Yahoo offers a more sophisticated news search tool than Google. Interesting. I can search the headline and search the body (among other things). For each of the three major search engines, I search the headlines for the search engine name (e.g., Google) and search “any part of the article” for “justice”. Here are the results:
Google: 701
Yahoo: 15
MSN: 3 (a search for Microsoft yielded 17)
Now counting the first three pages of date sorted results for “search engine” + justice:
Google: 23
Yahoo: 2
MSN: 1 (the headline was actually “MS”)
Looks like Google still comes out on top. Now for MSN News. I could not figure out advanced search techniques (their “Learn more about our service” page was a contact form for problems). So I first did a general news search for each of the three major search engines:
Google: 125,227
Yahoo: 183,223
MSN: 130,412
Interesting in that they are all closer to each other, but there are too many problems with this method, some of which are outlined above. I then tried what I think is the best measure outlined so far, which is to count the number of times each search engine appears in a headline about the DOJ issue in the first three pages of a search for “search engine + justice. Note that there is no option to sort by date.
Google: 13
Yahoo: 1
MSN: 0
While each of these measures has problems, the results suggest that the coverage was skewed toward focusing on Google’s non-compliance rather than the other companies’ compliance. This may be a result of the fact that the event that was being covered involved Google, but this does not explain a lack of earlier or multi-dimensional coverage. Furthermore, I learned some interesting techniques when using news aggregators.

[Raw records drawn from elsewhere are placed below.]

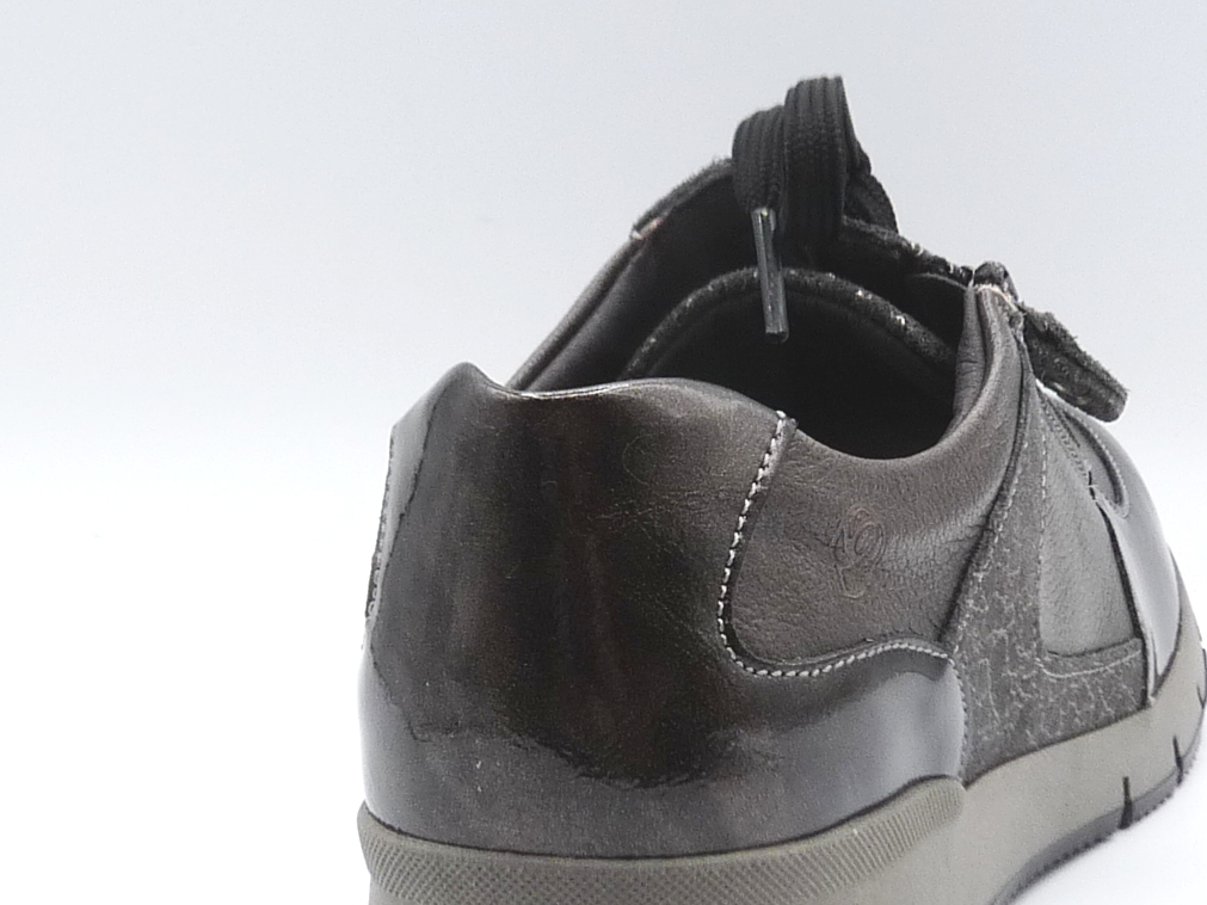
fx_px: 2650
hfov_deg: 25.6
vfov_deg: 19.4
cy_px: 518
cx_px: 691
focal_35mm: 76
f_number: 4
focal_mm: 4.8
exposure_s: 1/125
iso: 100
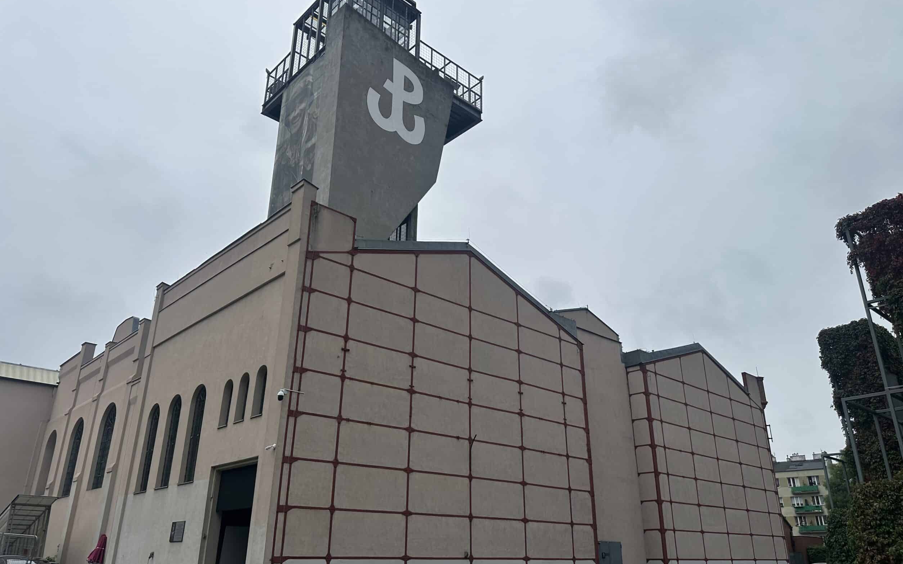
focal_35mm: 26
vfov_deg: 47.6
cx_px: 461
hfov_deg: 70.4
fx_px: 640
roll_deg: -0.5
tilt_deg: +22.2
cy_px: 295
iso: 80
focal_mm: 6.86
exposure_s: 1/4545
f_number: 1.78
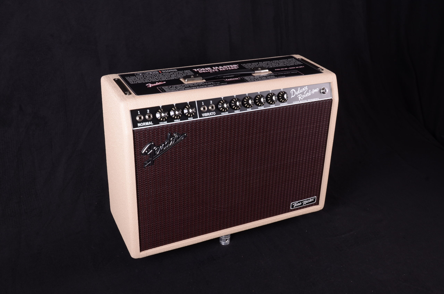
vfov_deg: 34.1
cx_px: 222
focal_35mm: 39
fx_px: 480
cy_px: 147
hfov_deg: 49.6
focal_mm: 26
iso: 200
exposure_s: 1/200
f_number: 13
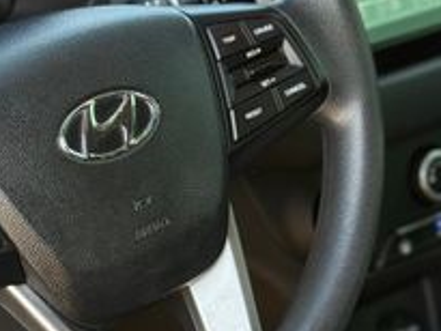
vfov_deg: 13.4
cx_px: 189
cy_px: 97
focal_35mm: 110
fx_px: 1402
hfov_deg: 17.9
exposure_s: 1/87
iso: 200
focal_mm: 6.76
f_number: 1.78
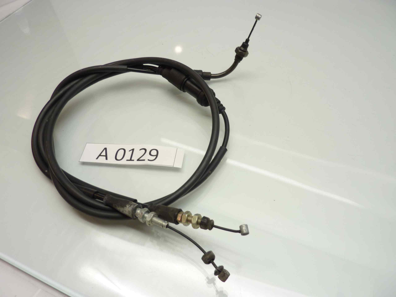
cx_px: 198
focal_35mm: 25
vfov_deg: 54.9
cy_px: 148
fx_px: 286
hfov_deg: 69.4
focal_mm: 4.1
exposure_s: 1/20
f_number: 3.3
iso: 80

When companies like Yahoo or MSN are compelled by the government to hand over information, they’re required to do so in a secret manner — thus nobody knows it happened, especially not news reporters. The only reason this story is now public is because Google resisted. We have no idea how common this practice is but we know it’s happened a lot more since Sept. 11, as gov’t investigators have scooped up huge amounts of travel records, etc.
I am not aware of any rule requiring companies to maintain secrecy when asked for data and I did not see any mention of a secrecy clause in the reports on this story.
More likely, Yahoo and MSN either did not think it would be an issue or did not want to discuss the turning over of possibly private data. Neither of those two possibilities is relieving.
There was an interesting Wall Street Journal–I think–article on this recently that goes into details about each side’s arguments. Google’s legal defense is built entirely on the premise of trade secrets, which, apparently, has stronger weight in these types of cases. It could also mean that they do not actually believe the privacy argument.